**WHAT YOU SHOULD DO**
Please rewrite the part of the blog entries starting with "I had always" and going on through "of that guitar.", substituting "Yamaha" for "Hondo".

**EXERCISE PASSAGE**
29.5.06

Drive-In Memorial Days

Memorial day is the time to take a trip. Always has been and always will be. I can link Memorial day with endless hours on the road passing through all sorts of small towns, nestled on the fingers of innumerable country and state routes all over the country. I always have liked the back roads, away from the super highways packed with millions racing to their destination. In my mind, the backroads are like a slide show of real American history because I can see the images of how a town was, the traffic leading to and from, and the small mom and pop stores that defiantly clinged to their businesses to spite he K-marts and Wal-marts that haven't deemed the local communities worthy of an utter onslaught, bringing the iron rule of total comsumerism, seeking slaves to chain to their form of economics, granting a discount in exchange for identities for more efficient marketing. I've seen the Orv's Gas and Snacks of the world fade on distant horizons and taking the COLD BEER signs on the side of the buildings with them. Orv never cared who the hell I was, it wasn't his business. He business was selling Gas, COLD BEER and Snacks.

I guess that is why it was so great to slick out of my local area this weekend to hit Mendon, MA. Why? Because this is the home of the Mendon Twin Drive-In! The wife and I dig Drive-ins the most. They are great! The Mendon Twin had more people actually out of their cars, setting in lawn chairs and partying than any place we have been in the past. There were ice cream faced kids running around everywhere tossing frisbees and footballs. It didn't matter what was playing on the screen (In his case it was "The DaVinci Code" & "RV") because the atmosphere was great. It was everything I remember a Drive-in should be.


The Mendon Twin Drive-in was built in 1953 and opened on June 14, 1954. The drive-in has been in operation for 46 years. Which explains the feeling of authenticity that this place has. If there was such a thing as drive in bingo, I think that I could have cleaned up. Why? I saw it all: Families leaving after the first movie, teenagers moving into the back seat, prepubescent snack bar hang-out crowd, The pervasive aroma of stronger smokes coming from the vehicles parked in the back row (someone must have lit up a stogie).

All in all the whole deal was great fun. We got there at 7:00 PM and didn't leave until 1:30 PM. That's some entertainment dollar value! If you aren't buy on Memorial day, or any other traveling weekend for that matter, you should get to know this country and go off the beaten path.

12.5.06

Guitar Ex Machina

I had always been interested in the guitar. My dad bought me one when I was 6. It was a smaller scale steel string acoustic, and I think it was a Hondo. It that age I can remember my dad picking on an acoustic with a black pickguard, always picking and experimenting, and he'd laugh when he made a run that made musical sense. I went for lessons when I was 6, in the evenings at the local junior high. Needless to say, I had met a lot of older kids there. Pimply face young men and women, dressed like a Salvation Army had thrown up. We worked out strumming some John Denver songs and old folk tunes. The steel strings ate up my 6 year old fingers. I brought my guitar in for show and tell one day. And that is the last I can remember of that guitar.

**Records from a data collection**

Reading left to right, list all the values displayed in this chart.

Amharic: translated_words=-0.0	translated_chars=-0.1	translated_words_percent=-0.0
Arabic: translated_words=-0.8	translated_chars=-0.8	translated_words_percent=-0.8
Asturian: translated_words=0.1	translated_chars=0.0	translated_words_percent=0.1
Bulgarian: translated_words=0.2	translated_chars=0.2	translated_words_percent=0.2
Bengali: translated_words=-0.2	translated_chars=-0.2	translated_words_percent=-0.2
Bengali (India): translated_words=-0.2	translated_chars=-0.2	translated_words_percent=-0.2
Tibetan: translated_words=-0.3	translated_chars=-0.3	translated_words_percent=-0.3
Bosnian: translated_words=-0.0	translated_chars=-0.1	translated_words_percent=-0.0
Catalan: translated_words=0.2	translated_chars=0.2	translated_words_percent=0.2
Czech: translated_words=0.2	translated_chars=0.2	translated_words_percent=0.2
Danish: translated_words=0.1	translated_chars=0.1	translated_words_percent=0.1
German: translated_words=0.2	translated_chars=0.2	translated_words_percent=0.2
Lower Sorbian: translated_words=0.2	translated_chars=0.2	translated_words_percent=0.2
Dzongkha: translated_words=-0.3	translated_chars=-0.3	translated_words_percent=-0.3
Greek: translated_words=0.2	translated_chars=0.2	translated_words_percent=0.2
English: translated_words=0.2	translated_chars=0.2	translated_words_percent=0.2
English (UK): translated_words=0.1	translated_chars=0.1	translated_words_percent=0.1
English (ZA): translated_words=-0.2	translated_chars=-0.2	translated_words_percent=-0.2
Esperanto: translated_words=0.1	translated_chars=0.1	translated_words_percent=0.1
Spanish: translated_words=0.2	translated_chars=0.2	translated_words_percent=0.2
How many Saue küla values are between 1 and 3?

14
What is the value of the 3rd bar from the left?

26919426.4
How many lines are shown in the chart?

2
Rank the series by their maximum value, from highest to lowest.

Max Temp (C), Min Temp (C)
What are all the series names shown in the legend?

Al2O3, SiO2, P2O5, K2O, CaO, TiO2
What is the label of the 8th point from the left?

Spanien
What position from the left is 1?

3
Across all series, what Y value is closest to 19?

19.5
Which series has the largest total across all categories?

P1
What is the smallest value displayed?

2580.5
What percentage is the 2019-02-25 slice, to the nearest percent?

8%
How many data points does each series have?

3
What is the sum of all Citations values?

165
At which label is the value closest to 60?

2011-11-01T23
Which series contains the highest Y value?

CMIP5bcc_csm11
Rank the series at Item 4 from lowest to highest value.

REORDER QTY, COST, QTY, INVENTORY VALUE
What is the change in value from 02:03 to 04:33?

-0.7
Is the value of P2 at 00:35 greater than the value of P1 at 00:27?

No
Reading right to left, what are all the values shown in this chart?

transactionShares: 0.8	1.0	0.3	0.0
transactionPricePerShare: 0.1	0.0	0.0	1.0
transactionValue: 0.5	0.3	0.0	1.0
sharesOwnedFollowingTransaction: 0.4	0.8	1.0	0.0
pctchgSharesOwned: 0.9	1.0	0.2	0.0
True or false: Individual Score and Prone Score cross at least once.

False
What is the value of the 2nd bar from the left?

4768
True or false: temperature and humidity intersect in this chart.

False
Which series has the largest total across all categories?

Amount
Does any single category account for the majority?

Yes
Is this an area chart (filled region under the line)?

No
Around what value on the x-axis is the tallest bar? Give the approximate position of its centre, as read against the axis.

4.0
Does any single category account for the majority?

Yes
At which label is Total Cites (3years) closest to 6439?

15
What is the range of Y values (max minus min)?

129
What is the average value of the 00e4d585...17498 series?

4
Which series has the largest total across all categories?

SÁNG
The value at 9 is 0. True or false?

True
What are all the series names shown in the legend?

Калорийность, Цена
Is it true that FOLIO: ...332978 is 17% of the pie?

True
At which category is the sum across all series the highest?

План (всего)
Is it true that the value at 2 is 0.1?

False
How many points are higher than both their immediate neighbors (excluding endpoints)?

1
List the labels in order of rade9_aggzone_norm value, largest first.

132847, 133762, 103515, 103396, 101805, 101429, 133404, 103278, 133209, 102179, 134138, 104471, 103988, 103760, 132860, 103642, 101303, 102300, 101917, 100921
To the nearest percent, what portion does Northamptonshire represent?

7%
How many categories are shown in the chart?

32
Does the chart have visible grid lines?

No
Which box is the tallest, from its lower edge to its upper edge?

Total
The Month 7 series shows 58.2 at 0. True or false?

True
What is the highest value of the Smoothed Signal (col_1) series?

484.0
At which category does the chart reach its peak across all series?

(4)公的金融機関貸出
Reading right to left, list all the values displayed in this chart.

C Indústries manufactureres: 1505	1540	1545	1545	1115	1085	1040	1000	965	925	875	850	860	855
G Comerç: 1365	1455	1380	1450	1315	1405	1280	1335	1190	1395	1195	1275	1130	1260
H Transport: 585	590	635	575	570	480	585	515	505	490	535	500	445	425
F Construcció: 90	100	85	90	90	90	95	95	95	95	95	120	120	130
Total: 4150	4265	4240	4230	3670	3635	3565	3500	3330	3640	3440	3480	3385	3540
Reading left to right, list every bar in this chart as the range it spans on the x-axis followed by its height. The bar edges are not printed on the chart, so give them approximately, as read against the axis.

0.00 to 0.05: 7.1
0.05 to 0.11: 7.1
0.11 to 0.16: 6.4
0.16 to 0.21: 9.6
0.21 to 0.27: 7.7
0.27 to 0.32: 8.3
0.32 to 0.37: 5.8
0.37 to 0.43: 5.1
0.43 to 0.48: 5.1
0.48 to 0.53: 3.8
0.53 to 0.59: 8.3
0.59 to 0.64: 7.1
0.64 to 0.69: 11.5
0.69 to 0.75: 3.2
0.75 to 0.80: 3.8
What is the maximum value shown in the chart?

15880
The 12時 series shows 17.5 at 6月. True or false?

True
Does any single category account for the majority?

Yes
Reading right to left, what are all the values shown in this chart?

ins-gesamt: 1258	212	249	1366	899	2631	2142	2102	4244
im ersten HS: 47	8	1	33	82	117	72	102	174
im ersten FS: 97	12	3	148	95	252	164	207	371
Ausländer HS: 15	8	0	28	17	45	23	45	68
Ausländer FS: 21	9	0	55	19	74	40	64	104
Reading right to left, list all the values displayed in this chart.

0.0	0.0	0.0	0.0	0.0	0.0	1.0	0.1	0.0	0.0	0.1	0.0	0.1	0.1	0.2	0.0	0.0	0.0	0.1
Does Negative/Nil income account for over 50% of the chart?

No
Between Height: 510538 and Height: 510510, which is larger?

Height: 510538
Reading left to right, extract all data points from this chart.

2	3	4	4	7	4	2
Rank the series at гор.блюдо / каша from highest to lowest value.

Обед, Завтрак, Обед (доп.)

**EXERCISE RESPONSE**
I had always been interested in the guitar. My dad bought me one when I was 6. It was a smaller scale steel string acoustic, and I think it was a Yamaha. It that age I can remember my dad picking on an acoustic with a black pickguard, always picking and experimenting, and he'd laugh when he made a run that made musical sense. I went for lessons when I was 6, in the evenings at the local junior high. Needless to say, I had met a lot of older kids there. Pimply face young men and women, dressed like a Salvation Army had thrown up. We worked out strumming some John Denver songs and old folk tunes. The steel strings ate up my 6 year old fingers. I brought my guitar in for show and tell one day. And that is the last I can remember of that guitar.